The indictment of Andrzej Kazimierz Zielke, 62, is the first since Attorney General Jeff Sessions announced the formation of the Opioid and Abuse Detection Unit, a Department of Justice initiative that uses data to target and prosecute individuals that are contributing to the nation’s opioid crisis.
(President Trump to Deliver Remarks on Combatting Drug Demand and the Opioid Crisis. Courtesy of the White House and YouTube)
“Today we are facing the worst drug crisis in American history, with one American dying of a drug overdose every nine minutes,” said Attorney General Jeff Sessions.
“An unprecedented crisis like this one demands an unprecedented response—and that’s why President Trump has made this a top priority for this administration,” Sessions said.
“This summer, I designated a dozen of our top federal prosecutors to focus solely on the problem of opioid-related health care fraud in places where the epidemic was at its worst–including Western Pennsylvania.”
“These cases take on the supply of drugs and stop fraudsters from exploiting people suffering from addiction.”
“Today, as President Trump unveils his plan to fight the opioid epidemic, we have filed the first charges by these prosecutors.”
“We will file many more charges in the months to come—because the Department of Justice will be relentless in hunting down drug dealers and turning the tide of this epidemic.”
“Western Pennsylvania is experiencing some of the highest rates of overdose deaths in the nation,” added Acting U.S. Attorney Song.
“In response, we in law enforcement aggressively target drug traffickers – both those who distribute on the street, and those who traffic under the guise of physicians writing excessive prescriptions.”
“Opioid-related health care fraud is a serious problem facing the Western Pennsylvania area today,” said FBI Special Agent in Charge Robert Johnson.
“Doctors who betray their trust and authority for their own financial gain by prescribing Schedule II narcotics for purposes other than medical reasons are contributing to our nation’s opioid crisis.”
“This indictment is indicative of the FBI’s intent to employ substantial resources to combat this national epidemic.”
“The FBI Pittsburgh Division will continue to work with our law enforcement partners in a unified effort to address the local effects of this national trend.”
According to the 14-count indictment that was returned on October 24, Zielke is a medical doctor who owned and operated Medical Frontiers, which advertised as a holistic pain management practice, located in Gibsonia, Pennsylvania.
The indictment alleges that on 13 occasions Zielke prescribed Schedule II narcotics – Oxycodone, hydrocodone, morphine sulfate and methadone – outside the usual course of professional practice and not for legitimate medical purpose.
The indictment also alleges that Zielke conspired with others to distribute Schedule II narcotics.
On October 5, Zielke was arrested on a criminal complaint.

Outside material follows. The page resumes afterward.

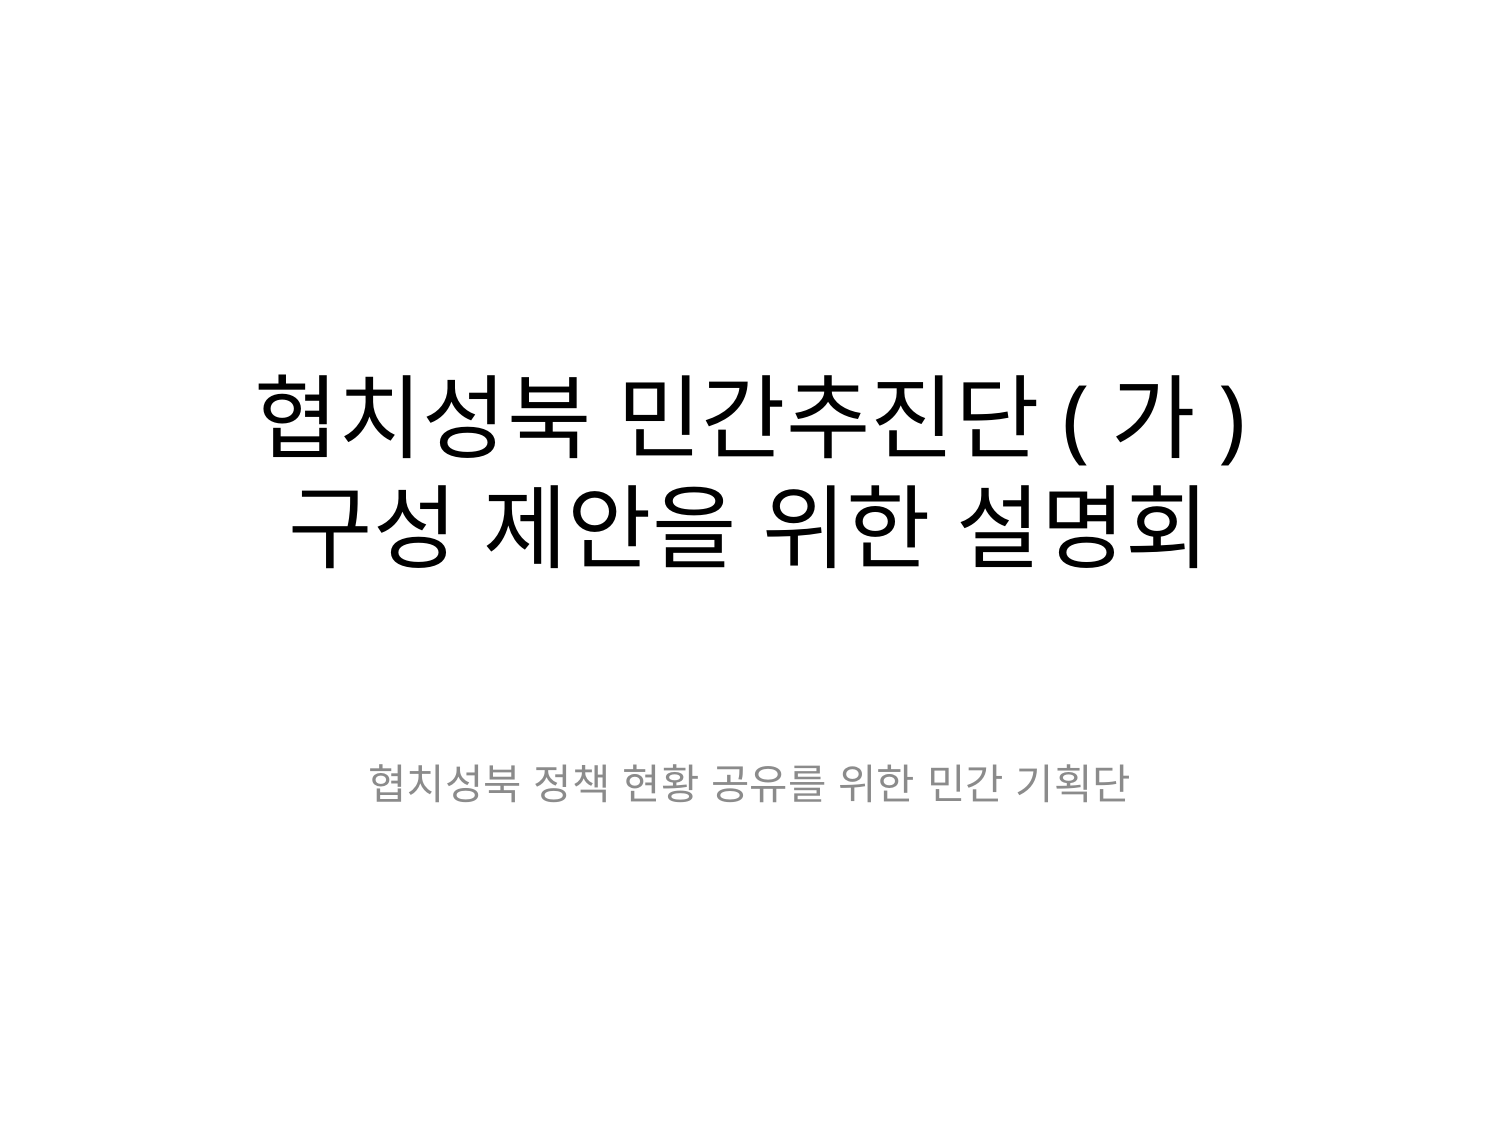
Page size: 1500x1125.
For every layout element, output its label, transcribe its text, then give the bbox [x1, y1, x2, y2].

title 협치성북 민간추진단(가) 구성 제안을 위한 설명회 [112, 349, 1388, 591]
subtitle 협치성북 정책 현황 공유를 위한 민간 기획단 [225, 750, 1275, 863]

The complaint alleges that Dr. Zielke engaged in a pattern of illegally prescribing opioid painkillers to patients with no legitimate medical purpose and without examination, evaluation or testing.
(Learn More. Courtesy of PBS NewsHour and YouTube. Posted on Aug 2, 2017)
According to the criminal complaint:
Agents began investigating his practice based on information they received that Dr. Zielke was writing a large number of oxycodone prescriptions for people residing in the McKeesport, Pennsylvania area, and that some of these pills were being obtained by a narcotics dealer.
According to accounts of former employees and patients, Dr. Zielke charged approximately $250 cash for office visits and many of his patients traveled long distances to see him.
On October 11, 2017, the Pennsylvania State Board of Medicine issued a Temporary Suspension of Dr. Zielke’s license to practice medicine and surgery.
The law provides for a maximum total sentence of 20 years in prison, a fine of $1 million, or both, for each count of the indictment.
Under the Federal Sentencing Guidelines, the actual sentence imposed would be based upon the seriousness of the offenses and the prior criminal history, if any, of the defendant.
Assistant United States Attorney Robert S. Cessar is prosecuting this case on behalf of the government.
The Federal Bureau of Investigation, the Drug Enforcement Administration, the Pennsylvania Office of Attorney General, the U.S. Department of Health and Human Services, Office of Inspector General, United States Postal Inspection Service, the Internal Revenue Service – Criminal Investigations, the Food and Drug Administration, and the Pennsylvania Department of State, Bureau of Enforcement and Investigation, conducted the investigation leading to the indictment in this case.
An indictment is an accusation. A defendant is presumed innocent unless and until proven guilty.